Determination of crude protein: measured by a Kjeldahl method, and the standard is GB 5009.5-2010. The protein recovery (%) is the product protein content x 100%/raw material protein content, i.e., the protein content in the product obtained after spray drying in step (6), and the raw material protein content is the protein content of the oyster fine powder obtained in step (1).

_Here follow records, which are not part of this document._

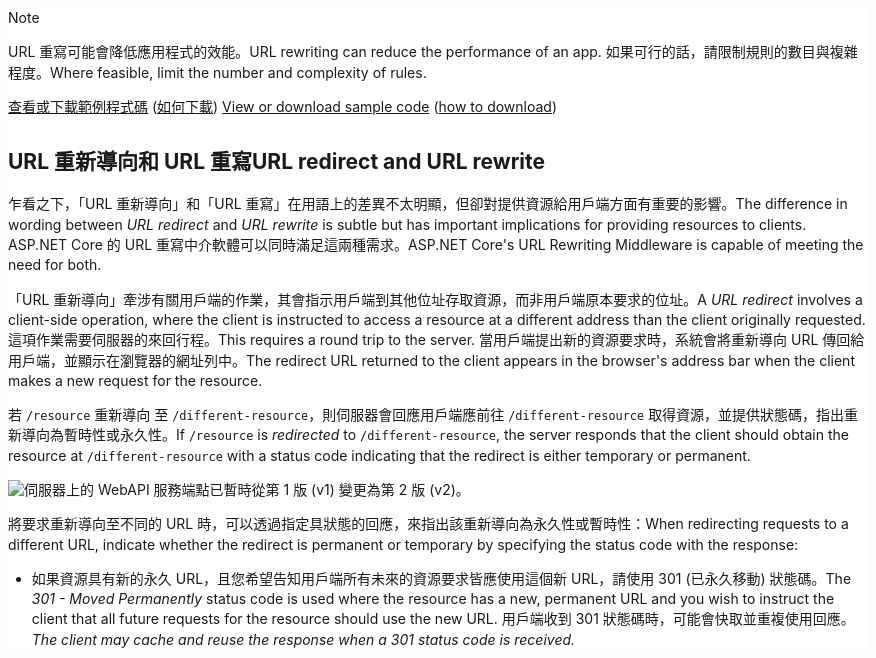 > [!NOTE]
> <span data-ttu-id="3728e-401">URL 重寫可能會降低應用程式的效能。</span><span class="sxs-lookup"><span data-stu-id="3728e-401">URL rewriting can reduce the performance of an app.</span></span> <span data-ttu-id="3728e-402">如果可行的話，請限制規則的數目與複雜程度。</span><span class="sxs-lookup"><span data-stu-id="3728e-402">Where feasible, limit the number and complexity of rules.</span></span>

<span data-ttu-id="3728e-403">[查看或下載範例程式碼](https://github.com/dotnet/AspNetCore.Docs/tree/main/aspnetcore/fundamentals/url-rewriting/samples/) ([如何下載](xref:index#how-to-download-a-sample)) </span><span class="sxs-lookup"><span data-stu-id="3728e-403">[View or download sample code](https://github.com/dotnet/AspNetCore.Docs/tree/main/aspnetcore/fundamentals/url-rewriting/samples/) ([how to download](xref:index#how-to-download-a-sample))</span></span>

## <a name="url-redirect-and-url-rewrite"></a><span data-ttu-id="3728e-404">URL 重新導向和 URL 重寫</span><span class="sxs-lookup"><span data-stu-id="3728e-404">URL redirect and URL rewrite</span></span>

<span data-ttu-id="3728e-405">乍看之下，「URL 重新導向」和「URL 重寫」在用語上的差異不太明顯，但卻對提供資源給用戶端方面有重要的影響。</span><span class="sxs-lookup"><span data-stu-id="3728e-405">The difference in wording between *URL redirect* and *URL rewrite* is subtle but has important implications for providing resources to clients.</span></span> <span data-ttu-id="3728e-406">ASP.NET Core 的 URL 重寫中介軟體可以同時滿足這兩種需求。</span><span class="sxs-lookup"><span data-stu-id="3728e-406">ASP.NET Core's URL Rewriting Middleware is capable of meeting the need for both.</span></span>

<span data-ttu-id="3728e-407">「URL 重新導向」牽涉有關用戶端的作業，其會指示用戶端到其他位址存取資源，而非用戶端原本要求的位址。</span><span class="sxs-lookup"><span data-stu-id="3728e-407">A *URL redirect* involves a client-side operation, where the client is instructed to access a resource at a different address than the client originally requested.</span></span> <span data-ttu-id="3728e-408">這項作業需要伺服器的來回行程。</span><span class="sxs-lookup"><span data-stu-id="3728e-408">This requires a round trip to the server.</span></span> <span data-ttu-id="3728e-409">當用戶端提出新的資源要求時，系統會將重新導向 URL 傳回給用戶端，並顯示在瀏覽器的網址列中。</span><span class="sxs-lookup"><span data-stu-id="3728e-409">The redirect URL returned to the client appears in the browser's address bar when the client makes a new request for the resource.</span></span>

<span data-ttu-id="3728e-410">若 `/resource` 重新導向 至 `/different-resource`，則伺服器會回應用戶端應前往 `/different-resource` 取得資源，並提供狀態碼，指出重新導向為暫時性或永久性。</span><span class="sxs-lookup"><span data-stu-id="3728e-410">If `/resource` is *redirected* to `/different-resource`, the server responds that the client should obtain the resource at `/different-resource` with a status code indicating that the redirect is either temporary or permanent.</span></span>

![伺服器上的 WebAPI 服務端點已暫時從第 1 版 (v1) 變更為第 2 版 (v2)。](url-rewriting/_static/url_redirect.png)

<span data-ttu-id="3728e-416">將要求重新導向至不同的 URL 時，可以透過指定具狀態的回應，來指出該重新導向為永久性或暫時性：</span><span class="sxs-lookup"><span data-stu-id="3728e-416">When redirecting requests to a different URL, indicate whether the redirect is permanent or temporary by specifying the status code with the response:</span></span>

* <span data-ttu-id="3728e-417">如果資源具有新的永久 URL，且您希望告知用戶端所有未來的資源要求皆應使用這個新 URL，請使用 301 (已永久移動) 狀態碼。</span><span class="sxs-lookup"><span data-stu-id="3728e-417">The *301 - Moved Permanently* status code is used where the resource has a new, permanent URL and you wish to instruct the client that all future requests for the resource should use the new URL.</span></span> <span data-ttu-id="3728e-418">用戶端收到 301 狀態碼時，可能會快取並重複使用回應。</span><span class="sxs-lookup"><span data-stu-id="3728e-418">*The client may cache and reuse the response when a 301 status code is received.*</span></span>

The test results are shown in table 3. Table 3 shows: compared with the control group 6 which is not subjected to the two-step treatment in the step (3), the vacuum-pumping filtration of the embodiment 1 takes longer time, and the protein recovery rate is higher; compared with the control groups 7-9 without adding ethyl acetate and/or microcrystalline cellulose in the step (4), the vacuum filtration of the example 1 takes more time and the protein recovery rate is higher.

TABLE 3

	Vacuum pumping filtration time (min)	Protein recovery (%)
			Example 1	10	85.2
Control group 6	92	63.0
			Control group 7	53	70.2
Control group 8	88	68.1
			Control group 9	82	66.4

The above are only typical examples of the present invention, and besides, the present invention may have other embodiments, and all the technical solutions formed by equivalent substitutions or equivalent changes are within the scope of the present invention as claimed.